● **Exercise description**
Output exactly the lines below, starting with the line that has "j) Top of Baldwin Steps (east of Casa Loma)" and going on through the line that has "a corporation organized", both included, and no other lines.

Page-level text extractions:

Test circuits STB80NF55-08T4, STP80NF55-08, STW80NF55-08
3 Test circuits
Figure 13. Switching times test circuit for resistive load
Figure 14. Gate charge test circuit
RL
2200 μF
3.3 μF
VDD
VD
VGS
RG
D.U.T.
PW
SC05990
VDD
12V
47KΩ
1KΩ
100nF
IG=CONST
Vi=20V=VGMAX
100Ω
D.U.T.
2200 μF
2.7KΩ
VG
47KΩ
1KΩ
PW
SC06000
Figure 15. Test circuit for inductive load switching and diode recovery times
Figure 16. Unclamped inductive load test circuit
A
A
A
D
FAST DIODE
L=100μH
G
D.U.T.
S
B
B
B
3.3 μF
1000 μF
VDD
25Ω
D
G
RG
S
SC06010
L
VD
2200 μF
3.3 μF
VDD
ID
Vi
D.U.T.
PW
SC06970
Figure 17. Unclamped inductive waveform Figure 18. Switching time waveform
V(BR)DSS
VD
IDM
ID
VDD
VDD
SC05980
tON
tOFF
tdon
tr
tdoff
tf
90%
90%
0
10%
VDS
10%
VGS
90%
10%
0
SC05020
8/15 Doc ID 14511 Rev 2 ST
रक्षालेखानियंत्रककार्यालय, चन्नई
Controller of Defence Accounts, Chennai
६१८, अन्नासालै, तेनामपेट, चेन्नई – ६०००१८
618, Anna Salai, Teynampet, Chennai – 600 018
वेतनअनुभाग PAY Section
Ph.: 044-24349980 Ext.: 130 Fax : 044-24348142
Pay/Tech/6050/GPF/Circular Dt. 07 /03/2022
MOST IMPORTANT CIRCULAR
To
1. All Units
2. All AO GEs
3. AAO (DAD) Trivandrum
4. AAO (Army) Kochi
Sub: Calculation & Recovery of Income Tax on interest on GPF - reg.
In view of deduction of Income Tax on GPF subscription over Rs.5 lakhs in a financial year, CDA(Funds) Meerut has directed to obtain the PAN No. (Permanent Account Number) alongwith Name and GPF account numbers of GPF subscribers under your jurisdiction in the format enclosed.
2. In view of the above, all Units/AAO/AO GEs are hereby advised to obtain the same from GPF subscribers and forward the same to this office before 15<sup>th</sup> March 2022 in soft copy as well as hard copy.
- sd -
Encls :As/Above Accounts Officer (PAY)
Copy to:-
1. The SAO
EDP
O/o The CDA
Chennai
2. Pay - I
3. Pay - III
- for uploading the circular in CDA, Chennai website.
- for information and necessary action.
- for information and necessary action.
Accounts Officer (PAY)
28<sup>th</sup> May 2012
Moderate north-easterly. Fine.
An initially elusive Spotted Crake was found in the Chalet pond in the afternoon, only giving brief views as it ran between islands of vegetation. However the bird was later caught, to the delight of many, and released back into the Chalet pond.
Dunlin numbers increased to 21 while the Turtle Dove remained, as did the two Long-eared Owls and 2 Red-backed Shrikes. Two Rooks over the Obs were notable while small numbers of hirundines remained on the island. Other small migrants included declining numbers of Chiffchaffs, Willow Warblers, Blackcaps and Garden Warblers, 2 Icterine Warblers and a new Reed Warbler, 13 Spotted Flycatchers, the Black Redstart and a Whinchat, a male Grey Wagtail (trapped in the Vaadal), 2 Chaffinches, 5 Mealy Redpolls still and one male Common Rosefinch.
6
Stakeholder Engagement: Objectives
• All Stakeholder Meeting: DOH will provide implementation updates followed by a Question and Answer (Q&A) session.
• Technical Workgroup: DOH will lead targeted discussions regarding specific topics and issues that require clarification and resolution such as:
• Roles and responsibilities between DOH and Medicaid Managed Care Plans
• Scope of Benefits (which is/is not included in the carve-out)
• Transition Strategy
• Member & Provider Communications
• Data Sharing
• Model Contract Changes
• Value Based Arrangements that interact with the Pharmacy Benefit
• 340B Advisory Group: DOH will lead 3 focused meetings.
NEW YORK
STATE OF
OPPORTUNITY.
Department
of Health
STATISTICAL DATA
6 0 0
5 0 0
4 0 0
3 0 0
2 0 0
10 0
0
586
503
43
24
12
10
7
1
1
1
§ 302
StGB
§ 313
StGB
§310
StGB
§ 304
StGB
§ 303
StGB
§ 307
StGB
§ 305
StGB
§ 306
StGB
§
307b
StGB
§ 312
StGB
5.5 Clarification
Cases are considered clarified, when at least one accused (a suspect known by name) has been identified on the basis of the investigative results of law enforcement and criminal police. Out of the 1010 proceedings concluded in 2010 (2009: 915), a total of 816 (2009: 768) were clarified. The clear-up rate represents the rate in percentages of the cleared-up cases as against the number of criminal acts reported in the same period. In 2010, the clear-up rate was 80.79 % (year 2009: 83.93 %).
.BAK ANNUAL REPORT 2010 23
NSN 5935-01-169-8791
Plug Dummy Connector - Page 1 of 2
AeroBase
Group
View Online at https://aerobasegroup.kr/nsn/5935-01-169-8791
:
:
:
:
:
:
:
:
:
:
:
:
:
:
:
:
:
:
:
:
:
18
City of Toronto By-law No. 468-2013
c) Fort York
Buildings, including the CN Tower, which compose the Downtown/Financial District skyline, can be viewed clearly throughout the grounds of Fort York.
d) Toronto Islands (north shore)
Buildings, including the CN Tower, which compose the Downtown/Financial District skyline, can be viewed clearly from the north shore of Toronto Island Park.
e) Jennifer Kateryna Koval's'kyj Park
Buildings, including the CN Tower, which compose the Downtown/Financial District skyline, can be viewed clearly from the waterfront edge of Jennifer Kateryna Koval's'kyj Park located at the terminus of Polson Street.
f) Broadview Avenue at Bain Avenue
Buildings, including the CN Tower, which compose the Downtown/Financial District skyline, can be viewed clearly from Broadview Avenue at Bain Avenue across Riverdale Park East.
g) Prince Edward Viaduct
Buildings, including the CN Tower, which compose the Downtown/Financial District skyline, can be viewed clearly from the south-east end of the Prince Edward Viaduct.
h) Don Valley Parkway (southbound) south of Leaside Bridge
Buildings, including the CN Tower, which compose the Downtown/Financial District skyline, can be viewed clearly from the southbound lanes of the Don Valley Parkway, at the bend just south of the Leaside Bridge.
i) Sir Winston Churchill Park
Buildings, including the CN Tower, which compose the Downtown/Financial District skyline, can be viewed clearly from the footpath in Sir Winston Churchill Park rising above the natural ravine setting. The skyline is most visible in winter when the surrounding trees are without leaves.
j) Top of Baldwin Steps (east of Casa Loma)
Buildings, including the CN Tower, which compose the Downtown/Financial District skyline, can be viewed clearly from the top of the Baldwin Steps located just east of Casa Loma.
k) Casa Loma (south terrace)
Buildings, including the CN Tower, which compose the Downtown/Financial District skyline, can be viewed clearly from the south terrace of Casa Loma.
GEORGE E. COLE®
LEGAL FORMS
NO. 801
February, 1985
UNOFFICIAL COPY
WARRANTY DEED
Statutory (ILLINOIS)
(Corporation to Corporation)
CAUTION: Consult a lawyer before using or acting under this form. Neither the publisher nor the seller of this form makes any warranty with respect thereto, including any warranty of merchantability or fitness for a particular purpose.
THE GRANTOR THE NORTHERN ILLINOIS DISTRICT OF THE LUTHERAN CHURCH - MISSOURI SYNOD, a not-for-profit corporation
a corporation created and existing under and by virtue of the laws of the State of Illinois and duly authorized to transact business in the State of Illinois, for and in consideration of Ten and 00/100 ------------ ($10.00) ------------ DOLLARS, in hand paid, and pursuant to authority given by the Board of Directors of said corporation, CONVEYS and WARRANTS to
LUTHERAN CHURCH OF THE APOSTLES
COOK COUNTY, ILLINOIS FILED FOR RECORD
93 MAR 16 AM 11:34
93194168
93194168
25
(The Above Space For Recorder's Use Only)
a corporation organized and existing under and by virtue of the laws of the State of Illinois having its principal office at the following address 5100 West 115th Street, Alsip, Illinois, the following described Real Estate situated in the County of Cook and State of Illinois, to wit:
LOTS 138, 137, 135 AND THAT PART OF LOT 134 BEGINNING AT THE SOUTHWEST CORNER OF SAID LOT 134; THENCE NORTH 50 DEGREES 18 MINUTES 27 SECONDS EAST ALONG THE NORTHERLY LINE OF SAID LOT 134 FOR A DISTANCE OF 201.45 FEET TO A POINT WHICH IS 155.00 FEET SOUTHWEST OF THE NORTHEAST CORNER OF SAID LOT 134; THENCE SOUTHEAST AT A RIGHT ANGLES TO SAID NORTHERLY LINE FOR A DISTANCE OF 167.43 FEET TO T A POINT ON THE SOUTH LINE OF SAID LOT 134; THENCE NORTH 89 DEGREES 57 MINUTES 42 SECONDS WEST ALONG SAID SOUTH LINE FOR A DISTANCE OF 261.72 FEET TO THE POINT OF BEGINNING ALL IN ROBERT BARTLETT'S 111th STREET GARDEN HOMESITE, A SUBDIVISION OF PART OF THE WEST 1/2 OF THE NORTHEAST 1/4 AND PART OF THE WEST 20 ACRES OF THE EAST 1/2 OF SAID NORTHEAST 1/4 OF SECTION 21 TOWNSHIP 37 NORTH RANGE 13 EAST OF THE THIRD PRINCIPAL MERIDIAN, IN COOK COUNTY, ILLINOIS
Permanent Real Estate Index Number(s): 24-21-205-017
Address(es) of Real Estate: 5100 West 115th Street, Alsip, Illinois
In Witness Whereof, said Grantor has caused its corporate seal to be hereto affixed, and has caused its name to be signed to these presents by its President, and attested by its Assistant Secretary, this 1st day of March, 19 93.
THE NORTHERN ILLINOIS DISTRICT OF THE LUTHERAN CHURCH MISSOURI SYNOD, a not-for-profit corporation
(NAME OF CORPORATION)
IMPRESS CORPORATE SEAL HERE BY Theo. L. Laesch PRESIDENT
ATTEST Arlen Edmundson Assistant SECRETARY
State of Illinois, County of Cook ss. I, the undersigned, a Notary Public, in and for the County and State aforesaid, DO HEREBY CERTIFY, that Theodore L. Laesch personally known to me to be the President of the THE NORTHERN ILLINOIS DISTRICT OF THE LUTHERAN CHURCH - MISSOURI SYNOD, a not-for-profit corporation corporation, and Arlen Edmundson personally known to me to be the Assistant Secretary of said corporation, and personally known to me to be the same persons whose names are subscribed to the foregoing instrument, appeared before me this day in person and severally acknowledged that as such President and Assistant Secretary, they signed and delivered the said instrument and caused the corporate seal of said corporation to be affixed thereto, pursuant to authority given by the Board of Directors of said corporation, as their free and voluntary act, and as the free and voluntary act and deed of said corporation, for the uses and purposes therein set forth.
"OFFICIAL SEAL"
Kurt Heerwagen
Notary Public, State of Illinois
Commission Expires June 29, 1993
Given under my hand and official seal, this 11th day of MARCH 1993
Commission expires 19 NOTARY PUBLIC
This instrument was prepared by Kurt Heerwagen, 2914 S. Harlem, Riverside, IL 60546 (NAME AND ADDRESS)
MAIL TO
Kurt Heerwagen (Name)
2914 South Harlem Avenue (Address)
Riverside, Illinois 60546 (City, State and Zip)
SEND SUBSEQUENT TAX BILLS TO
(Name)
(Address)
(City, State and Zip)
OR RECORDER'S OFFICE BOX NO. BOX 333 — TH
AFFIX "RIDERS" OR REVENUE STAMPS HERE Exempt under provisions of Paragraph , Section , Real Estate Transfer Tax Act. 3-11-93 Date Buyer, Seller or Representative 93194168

● **Solved problem**
j) Top of Baldwin Steps (east of Casa Loma)
Buildings, including the CN Tower, which compose the Downtown/Financial District skyline, can be viewed clearly from the top of the Baldwin Steps located just east of Casa Loma.
k) Casa Loma (south terrace)
Buildings, including the CN Tower, which compose the Downtown/Financial District skyline, can be viewed clearly from the south terrace of Casa Loma.
GEORGE E. COLE®
LEGAL FORMS
NO. 801
February, 1985
UNOFFICIAL COPY
WARRANTY DEED
Statutory (ILLINOIS)
(Corporation to Corporation)
CAUTION: Consult a lawyer before using or acting under this form. Neither the publisher nor the seller of this form makes any warranty with respect thereto, including any warranty of merchantability or fitness for a particular purpose.
THE GRANTOR THE NORTHERN ILLINOIS DISTRICT OF THE LUTHERAN CHURCH - MISSOURI SYNOD, a not-for-profit corporation
a corporation created and existing under and by virtue of the laws of the State of Illinois and duly authorized to transact business in the State of Illinois, for and in consideration of Ten and 00/100 ------------ ($10.00) ------------ DOLLARS, in hand paid, and pursuant to authority given by the Board of Directors of said corporation, CONVEYS and WARRANTS to
LUTHERAN CHURCH OF THE APOSTLES
COOK COUNTY, ILLINOIS FILED FOR RECORD
93 MAR 16 AM 11:34
93194168
93194168
25
(The Above Space For Recorder's Use Only)
a corporation organized and existing under and by virtue of the laws of the State of Illinois having its principal office at the following address 5100 West 115th Street, Alsip, Illinois, the following described Real Estate situated in the County of Cook and State of Illinois, to wit:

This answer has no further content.